Features

April 1, 2012  

Truth, lies and duty

ARMY Lt. Col. Daniel L. Davis’ feature article, “Truth, Lies and Afghanistan” [January/February] marks a disturbing trend among officers engaging in what essentially is political discourse in uniform. Leaving aside the intellectual fallacy of drawing broad strategic conclusions from a tale of disjointed anecdotal encounters by one officer flitting around the battle space over the course of a year, Davis has anointed himself as a Bringer of Truth, publicizing one man’s observations as some sort of prescient, whistle-blowing indictment of the larger strategy and its execution.

Whistle-blowing is protected when the acts disclosed are unlawful, unethical or otherwise so incompetent that they rise to a level of near criminality. It should not be protected for officers who simply have a different view of a strategic setting than senior military and civilian strategic leaders. Perhaps because he believes it to be the right thing to do, and perhaps for his own professional magnification, Davis has aggrandized his position as a middleweight field-grade officer, wading into heavyweight territory without properly having been placed on the fight card.

The Army dares not discipline Davis for essentially talking out of school, subverting the chain of command and acting in quite an unofficerlike manner. The public relations reaction in the blogosphere and print journalism will fall on the side of the modern-day Don Quixote, mostly because the blogosphere and print journalists do not have a robust and nuanced understanding of the duty of a military professional. The military services and senior uniformed and civilian leaders rightly rely on the discretion of their officers to place loyalty in the process. The military and civilian strategic leaders who resource, plan and execute the strategy in Afghanistan are the only ones who enjoy a political mandate to do so — they have been appointed by the president and confirmed by the Senate for the purpose of making these weighty strategic judgments and decisions.
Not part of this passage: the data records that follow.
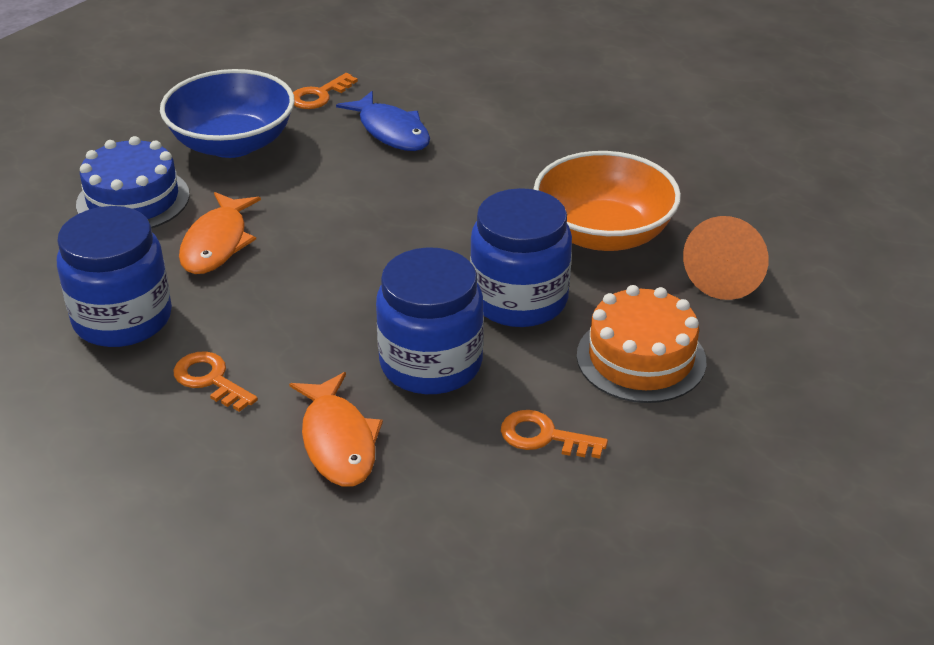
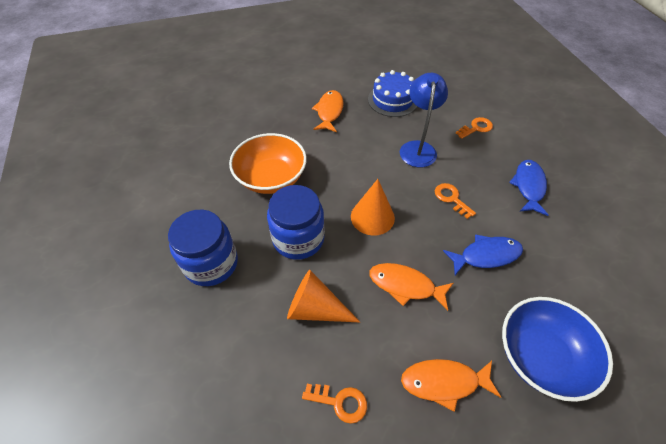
blue fish: 1 -> 2
blue jar: 3 -> 2
blue lamp: 0 -> 1
orange cake: 1 -> 0
orange cone: 1 -> 2
orange fish: 2 -> 3

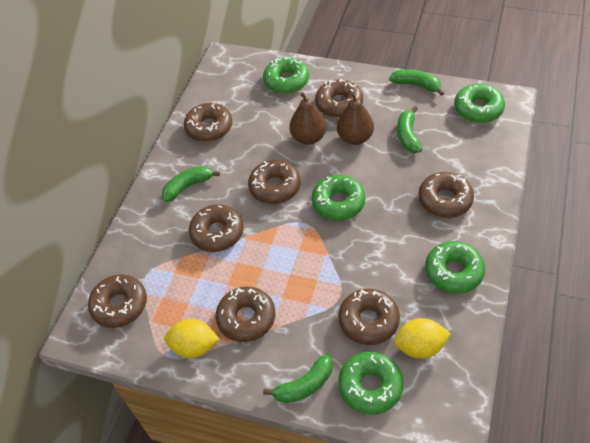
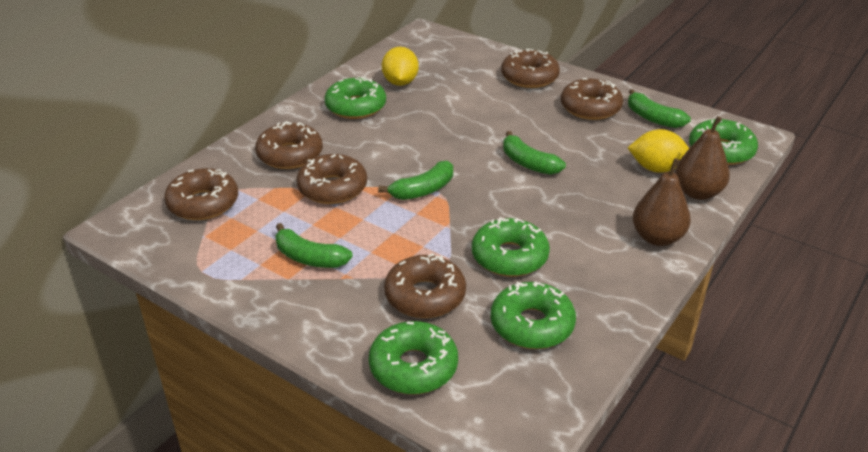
brown donut: 8 -> 6

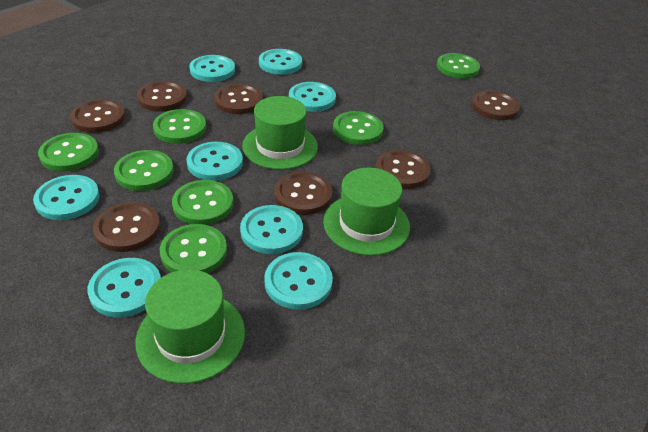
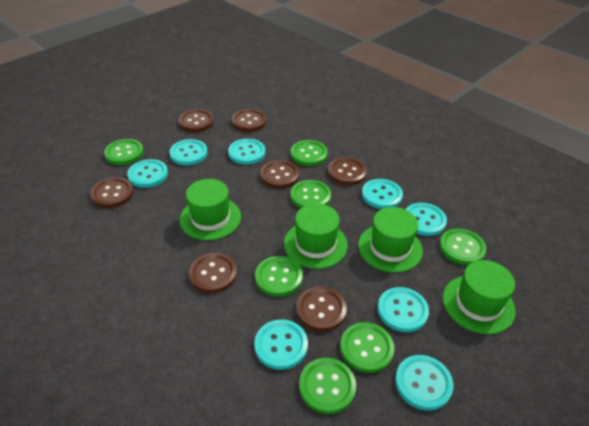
green hat: 3 -> 4

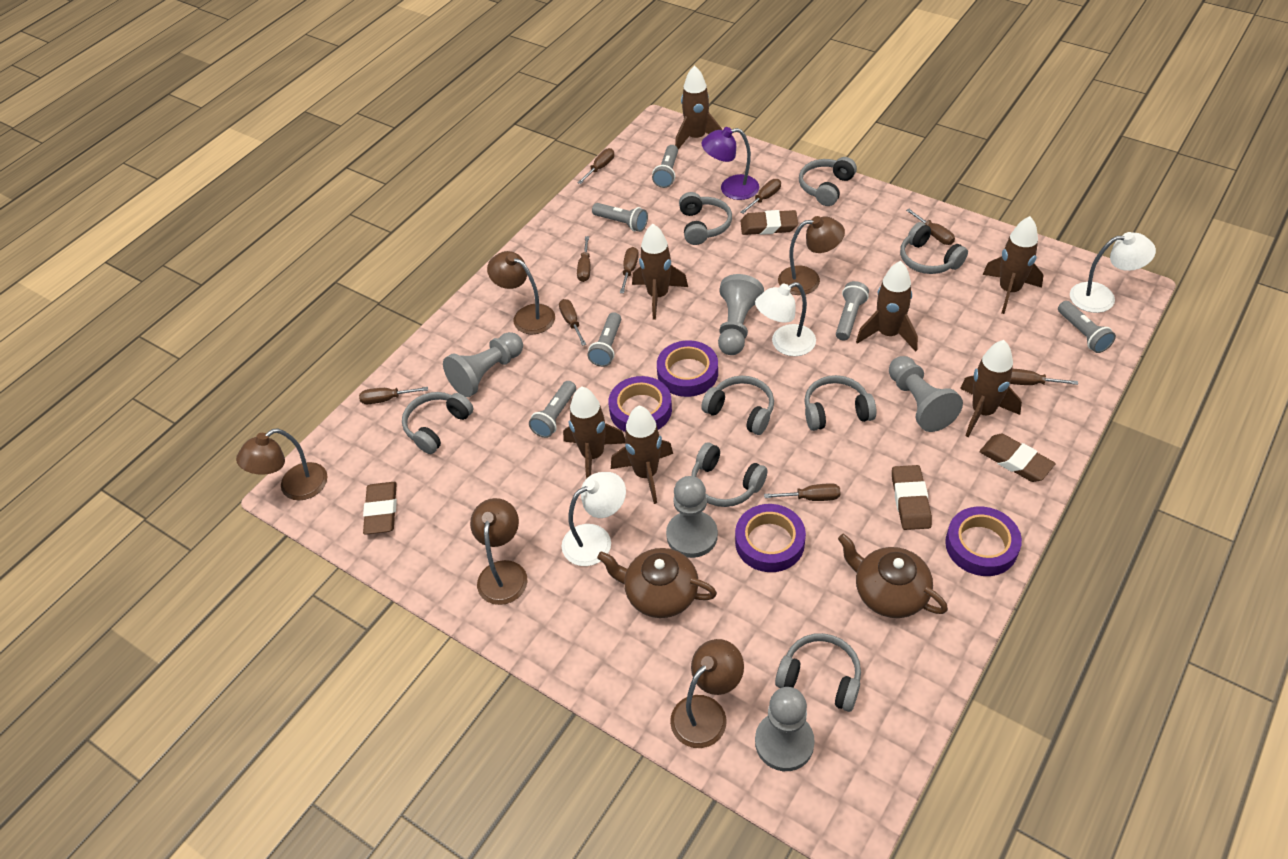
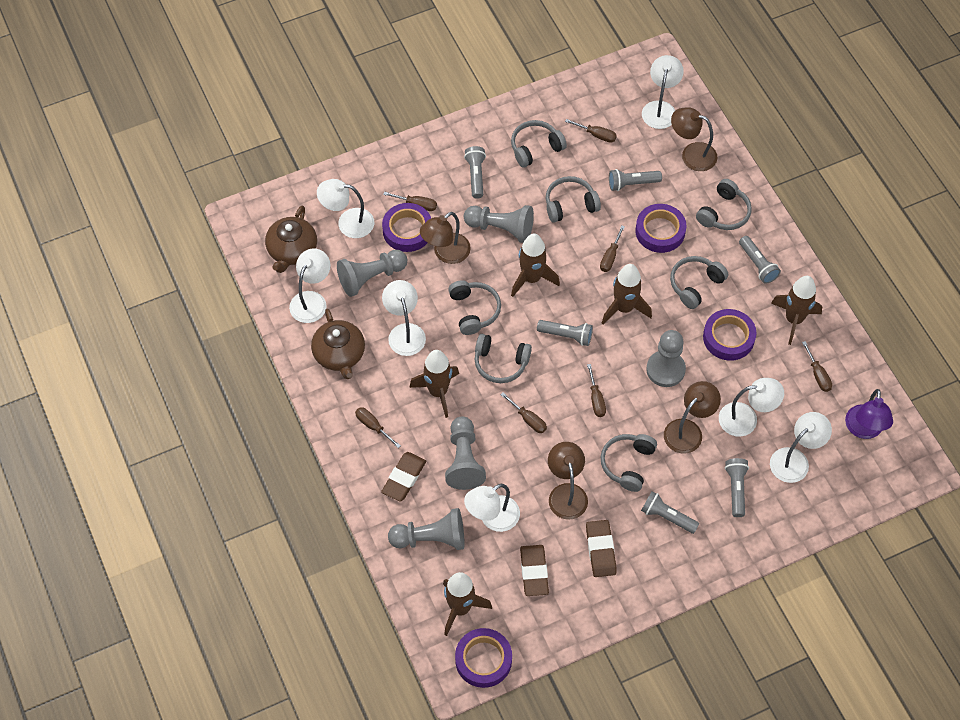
brown eraser: 4 -> 3
brown lamp: 5 -> 4
brown rocket: 7 -> 5
brown screwdriver: 9 -> 7
grey headphones: 8 -> 7
white lamp: 3 -> 7

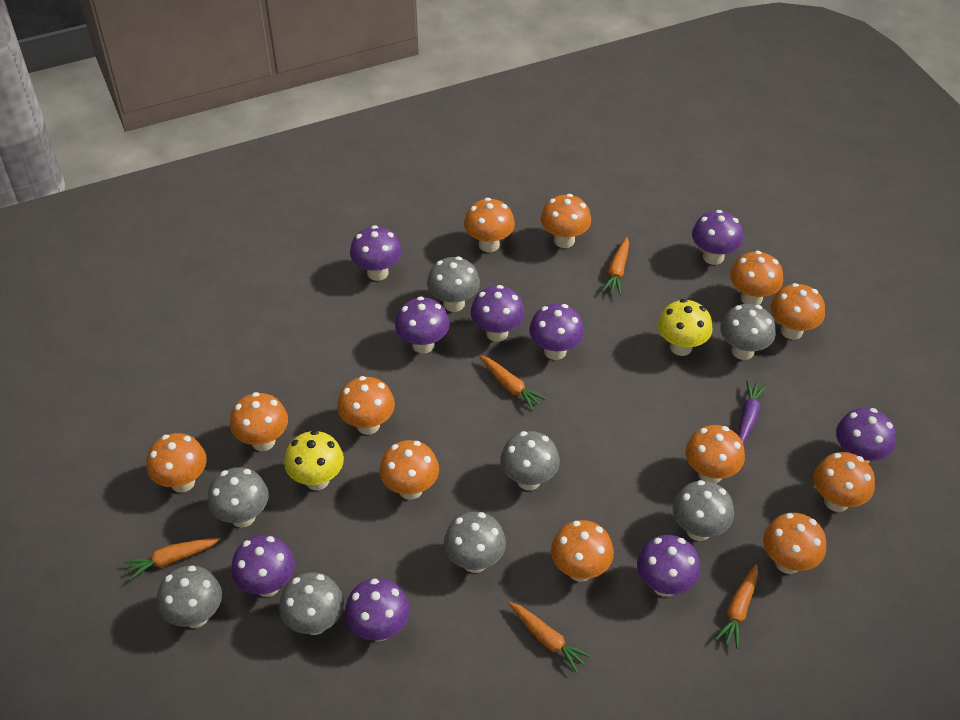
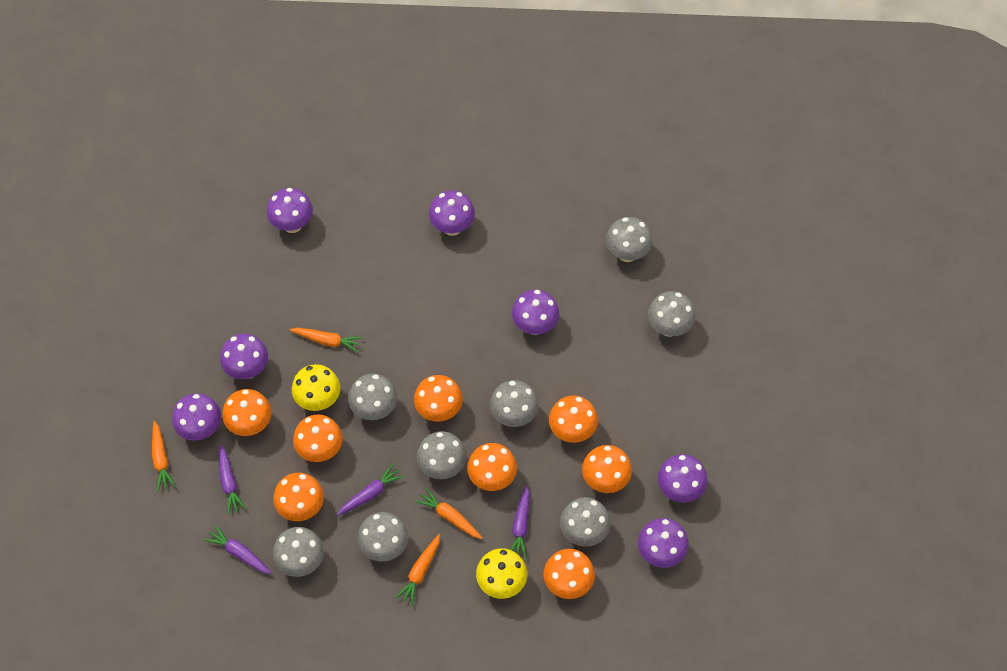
orange carrot: 5 -> 4
orange mushroom: 12 -> 8
purple carrot: 1 -> 4
purple mushroom: 9 -> 7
Finally, there are channels for officers such as Davis to make their observations and conclusions known to strategic decision-makers, in both the executive and legislative branches of government. If those decision-makers ignore the disclosed observations or make the wrong strategic decisions, they do so at their own peril. History will judge them and the political process will hold them accountable. Our system does not contemplate free electrons like Davis bouncing around creating havoc with no real strategic or political skin in the game.

Davis’ actions undermine the officer’s oath to support and defend the Constitution, and all the institutions and processes derived from that foundation. The accretion of damage like that occasioned by Davis’ article works mischief to the institution of officership.

— Lt. Col. Butch Bracknell, Marine Corps, Norfolk, Va.